### Problem to solve
Could the entries below be retyped exactly and in full?

### Extracted entries
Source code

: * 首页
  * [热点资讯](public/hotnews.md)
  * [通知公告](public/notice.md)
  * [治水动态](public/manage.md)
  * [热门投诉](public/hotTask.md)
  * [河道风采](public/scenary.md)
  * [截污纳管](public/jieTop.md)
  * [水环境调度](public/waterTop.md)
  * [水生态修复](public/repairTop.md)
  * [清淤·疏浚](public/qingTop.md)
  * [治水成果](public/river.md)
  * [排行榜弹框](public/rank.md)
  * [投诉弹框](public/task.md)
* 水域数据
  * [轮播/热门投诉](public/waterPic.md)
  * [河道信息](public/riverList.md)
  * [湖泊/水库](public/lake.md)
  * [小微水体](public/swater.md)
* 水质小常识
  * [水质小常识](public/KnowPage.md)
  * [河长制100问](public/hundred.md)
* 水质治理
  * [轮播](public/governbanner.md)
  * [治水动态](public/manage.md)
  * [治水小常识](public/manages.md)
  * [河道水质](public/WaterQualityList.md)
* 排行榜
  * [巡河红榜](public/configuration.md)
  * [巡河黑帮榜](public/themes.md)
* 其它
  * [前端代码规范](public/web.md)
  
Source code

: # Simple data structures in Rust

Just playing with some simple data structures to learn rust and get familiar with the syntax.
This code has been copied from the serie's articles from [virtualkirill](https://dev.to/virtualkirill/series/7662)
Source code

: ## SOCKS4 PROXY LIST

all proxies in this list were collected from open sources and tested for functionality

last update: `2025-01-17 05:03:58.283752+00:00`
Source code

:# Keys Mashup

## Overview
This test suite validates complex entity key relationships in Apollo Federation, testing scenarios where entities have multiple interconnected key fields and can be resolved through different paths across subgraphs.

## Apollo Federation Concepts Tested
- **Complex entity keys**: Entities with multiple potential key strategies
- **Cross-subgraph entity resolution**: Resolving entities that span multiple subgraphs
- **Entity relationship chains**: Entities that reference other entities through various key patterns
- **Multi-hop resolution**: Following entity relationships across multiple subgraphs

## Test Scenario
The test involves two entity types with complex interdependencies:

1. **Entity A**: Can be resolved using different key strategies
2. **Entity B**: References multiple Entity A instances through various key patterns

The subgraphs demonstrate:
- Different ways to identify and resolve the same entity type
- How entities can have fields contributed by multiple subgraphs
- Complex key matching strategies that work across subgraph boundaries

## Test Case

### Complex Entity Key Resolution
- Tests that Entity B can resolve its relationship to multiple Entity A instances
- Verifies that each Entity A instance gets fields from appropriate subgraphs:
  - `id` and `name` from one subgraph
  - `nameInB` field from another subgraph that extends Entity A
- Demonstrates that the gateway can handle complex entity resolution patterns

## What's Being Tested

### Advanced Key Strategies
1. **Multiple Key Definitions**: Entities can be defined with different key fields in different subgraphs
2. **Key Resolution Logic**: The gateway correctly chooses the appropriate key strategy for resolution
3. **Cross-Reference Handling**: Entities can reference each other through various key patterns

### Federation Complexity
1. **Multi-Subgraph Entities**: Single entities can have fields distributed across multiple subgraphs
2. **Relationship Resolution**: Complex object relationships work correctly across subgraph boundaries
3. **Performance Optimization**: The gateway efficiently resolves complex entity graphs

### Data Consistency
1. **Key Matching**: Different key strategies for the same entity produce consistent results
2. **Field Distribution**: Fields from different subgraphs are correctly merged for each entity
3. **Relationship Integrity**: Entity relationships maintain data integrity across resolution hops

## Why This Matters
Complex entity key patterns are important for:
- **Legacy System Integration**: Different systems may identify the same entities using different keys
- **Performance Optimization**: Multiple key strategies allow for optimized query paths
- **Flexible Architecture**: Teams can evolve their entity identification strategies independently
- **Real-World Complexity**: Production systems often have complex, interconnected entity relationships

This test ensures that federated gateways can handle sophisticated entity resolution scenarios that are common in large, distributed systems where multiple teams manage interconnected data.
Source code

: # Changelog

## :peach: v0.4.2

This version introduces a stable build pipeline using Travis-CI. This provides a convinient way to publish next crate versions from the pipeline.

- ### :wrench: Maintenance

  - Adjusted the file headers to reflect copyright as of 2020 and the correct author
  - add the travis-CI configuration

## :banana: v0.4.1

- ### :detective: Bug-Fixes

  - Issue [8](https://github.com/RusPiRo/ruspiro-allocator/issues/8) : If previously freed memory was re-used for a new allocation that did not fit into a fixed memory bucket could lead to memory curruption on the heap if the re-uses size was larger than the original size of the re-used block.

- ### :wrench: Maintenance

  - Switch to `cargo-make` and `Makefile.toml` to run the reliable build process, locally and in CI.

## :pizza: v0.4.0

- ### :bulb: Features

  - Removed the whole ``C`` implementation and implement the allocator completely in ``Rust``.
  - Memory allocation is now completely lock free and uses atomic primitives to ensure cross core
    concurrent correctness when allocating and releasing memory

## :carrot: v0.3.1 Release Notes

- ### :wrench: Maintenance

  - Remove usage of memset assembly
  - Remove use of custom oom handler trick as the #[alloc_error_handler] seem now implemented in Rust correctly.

### Solution for this problem
Source code

: * 首页
  * [热点资讯](public/hotnews.md)
  * [通知公告](public/notice.md)
  * [治水动态](public/manage.md)
  * [热门投诉](public/hotTask.md)
  * [河道风采](public/scenary.md)
  * [截污纳管](public/jieTop.md)
  * [水环境调度](public/waterTop.md)
  * [水生态修复](public/repairTop.md)
  * [清淤·疏浚](public/qingTop.md)
  * [治水成果](public/river.md)
  * [排行榜弹框](public/rank.md)
  * [投诉弹框](public/task.md)
* 水域数据
  * [轮播/热门投诉](public/waterPic.md)
  * [河道信息](public/riverList.md)
  * [湖泊/水库](public/lake.md)
  * [小微水体](public/swater.md)
* 水质小常识
  * [水质小常识](public/KnowPage.md)
  * [河长制100问](public/hundred.md)
* 水质治理
  * [轮播](public/governbanner.md)
  * [治水动态](public/manage.md)
  * [治水小常识](public/manages.md)
  * [河道水质](public/WaterQualityList.md)
* 排行榜
  * [巡河红榜](public/configuration.md)
  * [巡河黑帮榜](public/themes.md)
* 其它
  * [前端代码规范](public/web.md)
  
Source code

: # Simple data structures in Rust

Just playing with some simple data structures to learn rust and get familiar with the syntax.
This code has been copied from the serie's articles from [virtualkirill](https://dev.to/virtualkirill/series/7662)
Source code

: ## SOCKS4 PROXY LIST

all proxies in this list were collected from open sources and tested for functionality

last update: `2025-01-17 05:03:58.283752+00:00`
Source code

:# Keys Mashup

## Overview
This test suite validates complex entity key relationships in Apollo Federation, testing scenarios where entities have multiple interconnected key fields and can be resolved through different paths across subgraphs.

## Apollo Federation Concepts Tested
- **Complex entity keys**: Entities with multiple potential key strategies
- **Cross-subgraph entity resolution**: Resolving entities that span multiple subgraphs
- **Entity relationship chains**: Entities that reference other entities through various key patterns
- **Multi-hop resolution**: Following entity relationships across multiple subgraphs

## Test Scenario
The test involves two entity types with complex interdependencies:

1. **Entity A**: Can be resolved using different key strategies
2. **Entity B**: References multiple Entity A instances through various key patterns

The subgraphs demonstrate:
- Different ways to identify and resolve the same entity type
- How entities can have fields contributed by multiple subgraphs
- Complex key matching strategies that work across subgraph boundaries

## Test Case

### Complex Entity Key Resolution
- Tests that Entity B can resolve its relationship to multiple Entity A instances
- Verifies that each Entity A instance gets fields from appropriate subgraphs:
  - `id` and `name` from one subgraph
  - `nameInB` field from another subgraph that extends Entity A
- Demonstrates that the gateway can handle complex entity resolution patterns

## What's Being Tested

### Advanced Key Strategies
1. **Multiple Key Definitions**: Entities can be defined with different key fields in different subgraphs
2. **Key Resolution Logic**: The gateway correctly chooses the appropriate key strategy for resolution
3. **Cross-Reference Handling**: Entities can reference each other through various key patterns

### Federation Complexity
1. **Multi-Subgraph Entities**: Single entities can have fields distributed across multiple subgraphs
2. **Relationship Resolution**: Complex object relationships work correctly across subgraph boundaries
3. **Performance Optimization**: The gateway efficiently resolves complex entity graphs

### Data Consistency
1. **Key Matching**: Different key strategies for the same entity produce consistent results
2. **Field Distribution**: Fields from different subgraphs are correctly merged for each entity
3. **Relationship Integrity**: Entity relationships maintain data integrity across resolution hops

## Why This Matters
Complex entity key patterns are important for:
- **Legacy System Integration**: Different systems may identify the same entities using different keys
- **Performance Optimization**: Multiple key strategies allow for optimized query paths
- **Flexible Architecture**: Teams can evolve their entity identification strategies independently
- **Real-World Complexity**: Production systems often have complex, interconnected entity relationships

This test ensures that federated gateways can handle sophisticated entity resolution scenarios that are common in large, distributed systems where multiple teams manage interconnected data.
Source code

: # Changelog

## :peach: v0.4.2

This version introduces a stable build pipeline using Travis-CI. This provides a convinient way to publish next crate versions from the pipeline.

- ### :wrench: Maintenance

  - Adjusted the file headers to reflect copyright as of 2020 and the correct author
  - add the travis-CI configuration

## :banana: v0.4.1

- ### :detective: Bug-Fixes

  - Issue [8](https://github.com/RusPiRo/ruspiro-allocator/issues/8) : If previously freed memory was re-used for a new allocation that did not fit into a fixed memory bucket could lead to memory curruption on the heap if the re-uses size was larger than the original size of the re-used block.

- ### :wrench: Maintenance

  - Switch to `cargo-make` and `Makefile.toml` to run the reliable build process, locally and in CI.

## :pizza: v0.4.0

- ### :bulb: Features

  - Removed the whole ``C`` implementation and implement the allocator completely in ``Rust``.
  - Memory allocation is now completely lock free and uses atomic primitives to ensure cross core
    concurrent correctness when allocating and releasing memory

## :carrot: v0.3.1 Release Notes

- ### :wrench: Maintenance

  - Remove usage of memset assembly
  - Remove use of custom oom handler trick as the #[alloc_error_handler] seem now implemented in Rust correctly.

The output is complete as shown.